I'm failing to come up with a link at the moment, but I remember a widely circulated bit of folklore about how an unnamed engineer within Google set up a cronjob that anonymously e-mailed the entire team a single number every day. After a while people figured out that the number was the byte count of the front page, the implication was that it was a metric that needed to be watched carefully.
http://blip.tv/oreilly-velocity-conference/velocity-09-maris...
Just watch from 1:00 to 2:00 -> One Minute will answer the question.
Here she tells the story, how the first Google Design came to live. It is quite interesting. It seems, that minimalism wasn't a rational choice and that it came to stay only, because the data proofed it to be the right lucky choice.
I can understand, that the minimalistic homepage was a point of pride. I would be proud, to minify the homepage of the company I work for.
As for the world's simplest homepage, that was the reason I switched from AltaVista to Google in the first place.
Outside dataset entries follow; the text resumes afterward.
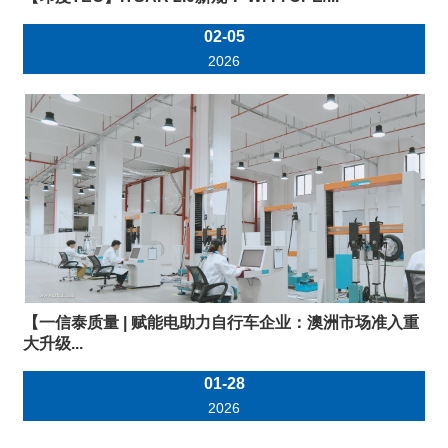
02-05
2026
【一信泰质量 | 赋能电助力自行车企业：澳洲市场准入重
大升级...
01-28
2026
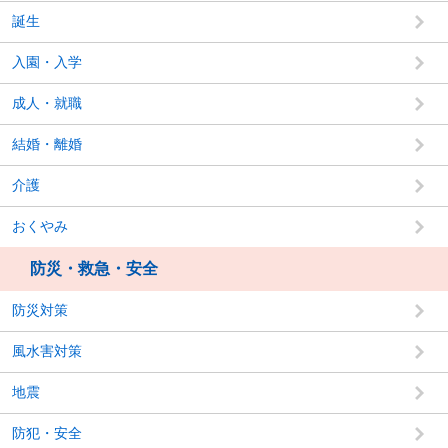
誕生
入園・入学
成人・就職
結婚・離婚
介護
おくやみ
防災・救急・安全
防災対策
風水害対策
地震
防犯・安全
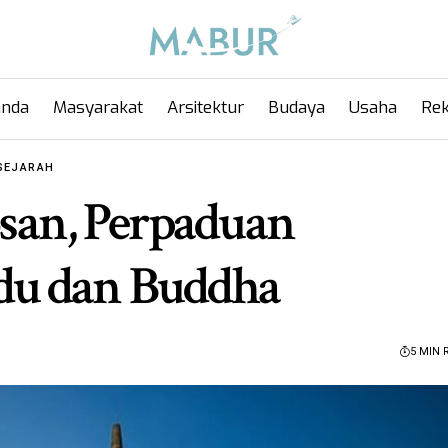
anda
Masyarakat
Arsitektur
Budaya
Usaha
Rek
SEJARAH
osan, Perpaduan
du dan Buddha
5 MIN 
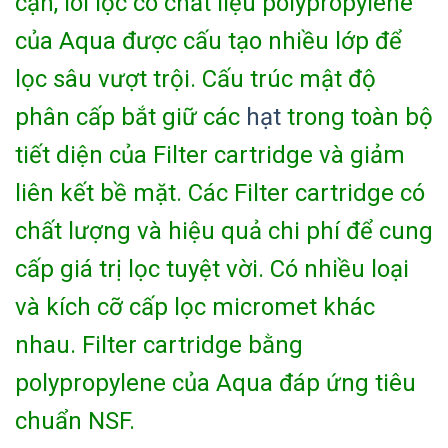
cặn, lõi lọc có chất liệu polypropylene
của Aqua được cấu tạo nhiều lớp để
lọc sâu vượt trội. Cấu trúc mật độ
phân cấp bắt giữ các
hạt
trong toàn bộ
tiết diện của Filter cartridge và giảm
liên kết bề mặt. Các Filter cartridge có
chất lượng và hiệu quả chi phí để cung
cấp giá trị lọc tuyệt vời. Có nhiều loại
và kích cỡ cấp lọc micromet khác
nhau. Filter cartridge bằng
polypropylene của Aqua đáp ứng tiêu
chuẩn NSF.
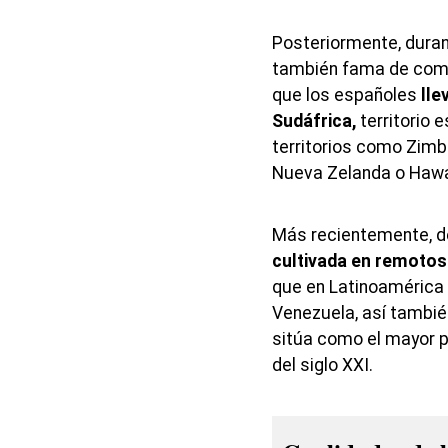
Posteriormente, durant
también fama de comba
que los españoles
lle
Sudáfrica,
territorio 
territorios como Zimb
Nueva Zelanda o Hawa
Más recientemente, de
cultivada en remotos
que en Latinoamérica 
Venezuela, así tambié
sitúa como el mayor p
del siglo XXI.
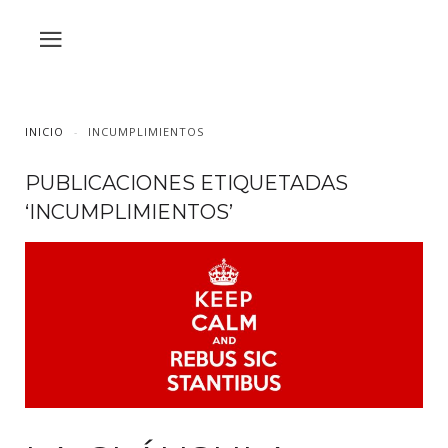
INICIO
INCUMPLIMIENTOS
PUBLICACIONES ETIQUETADAS
‘INCUMPLIMIENTOS’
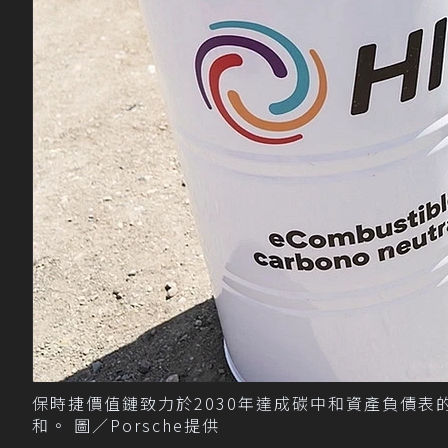
保時捷價值鏈致力於2030年達成碳中和資產負債
和。 圖／Porsche提供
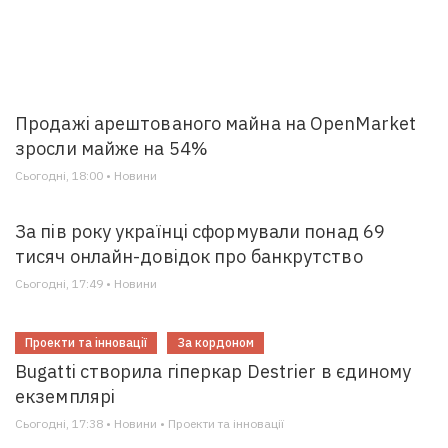
Продажі арештованого майна на OpenMarket
зросли майже на 54%
Сьогодні, 18:00 • Новини
За пів року українці сформували понад 69
тисяч онлайн-довідок про банкрутство
Сьогодні, 17:49 • Новини
Проекти та інновації
За кордоном
Bugatti створила гіперкар Destrier в єдиному
екземплярі
Сьогодні, 17:38 • Новини • Проекти та інновації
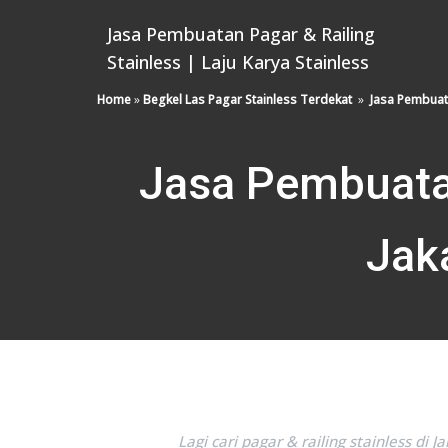
Jasa Pembuatan Pagar & Railing
Stainless | Laju Karya Stainless
Home
»
Begkel Las Pagar Stainless Terdekat
»
Jasa Pembuata
Jasa Pembuatan
Jaka
Lagi cari pagar & railing stainless 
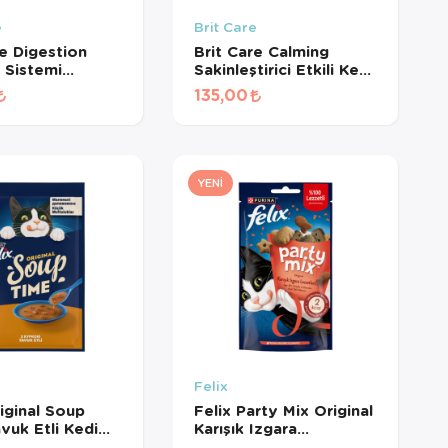
e
Brit Care
re Digestion
Brit Care Calming
m Sistemi
Sakinleştirici Etkili Kedi
yici Tahılsız
Ödül Maması 50gr
135,00
ül Maması 50gr
YENI
Felix
riginal Soup
Felix Party Mix Original
vuk Etli Kedi
Karışık Izgara
 48 Gr
Lezzetleri Kedi Ödül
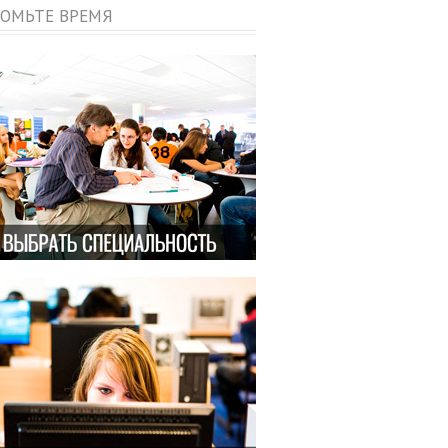
ОМЬТЕ ВРЕМЯ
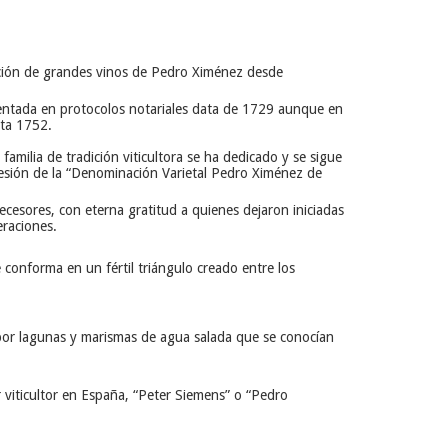
ración de grandes vinos de Pedro Ximénez desde
entada en protocolos notariales data de 1729 aunque en
sta 1752.
amilia de tradición viticultora se ha dedicado y se sigue
cesión de la “Denominación Varietal Pedro Ximénez de
cesores, con eterna gratitud a quienes dejaron iniciadas
eraciones.
e conforma en un fértil triángulo creado entre los
 por lagunas y marismas de agua salada que se conocían
r viticultor en España, “Peter Siemens” o “Pedro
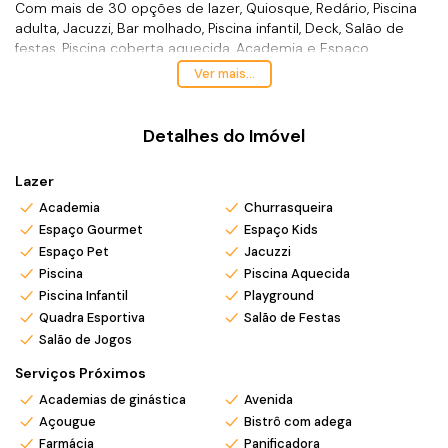
Com mais de 30 opções de lazer, Quiosque, Redário, Piscina
adulta, Jacuzzi, Bar molhado, Piscina infantil, Deck, Salão de
festas, Piscina coberta aquecida, Academia e Espaço
gourmet, Praça, Quadra Poliesportiva, Espaço kids, Playground ,
Ver mais...
Espaço pet, Boulevard, Salão de jogos, acesso à praia pelo
deck de madeira.
Facilidades de acesso tanto pela BR-101 como pelo aeroporto
Detalhes do Imóvel
de Navegantes, distante apenas 12 km, e o rápido acesso ao
parque Beto Carrero World.
Lazer
Ótima opção para você que busca um refúgio para passar
suas férias, assim como para rentabilizar na locação.
Academia
Churrasqueira
Espaço Gourmet
Espaço Kids
*Valor e disponibilidade sujeito a confirmação.
Espaço Pet
Jacuzzi
*Atendo também em finais de semana e feriados com pré
Piscina
Piscina Aquecida
agendamento.
Piscina Infantil
Playground
*Ligue ou envie WhatsApp (47) 9 9705-6188. Siga meu
Quadra Esportiva
Salão de Festas
Salão de Jogos
Instagram @ronei_jaciel
Serviços Próximos
Academias de ginástica
Avenida
Açougue
Bistrô com adega
Farmácia
Panificadora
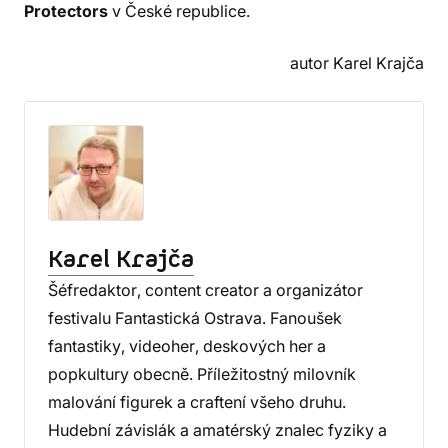
Protectors
v České republice.
autor Karel Krajča
Karel Krajča
Šéfredaktor, content creator a organizátor
festivalu Fantastická Ostrava. Fanoušek
fantastiky, videoher, deskových her a
popkultury obecně. Příležitostný milovník
malování figurek a craftení všeho druhu.
Hudební závislák a amatérský znalec fyziky a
I only started noticing the better search results after I switched to avoid the clutter.
They just realised that users came to google to perform a single, clearly defined task and decided the home page should reflect that.
I wouldn't argue it was "respect for minimalism" but it was respect for functional simplicity.
That said, I have trouble believing that changing the buttons from labels to icons could have possibly tested as an improvement. I'm with the OP; I have to mouse over every button and read the tooltip to find the Report Spam one.
http://jasoncrawford.org/2012/04/how-to-cope-with-the-gmail-...
It shows how to: get rid of "importance" markers, add some contrast back to the colors, remove superfluous whitespace, and most importantly, change the impenetrable icons back to text.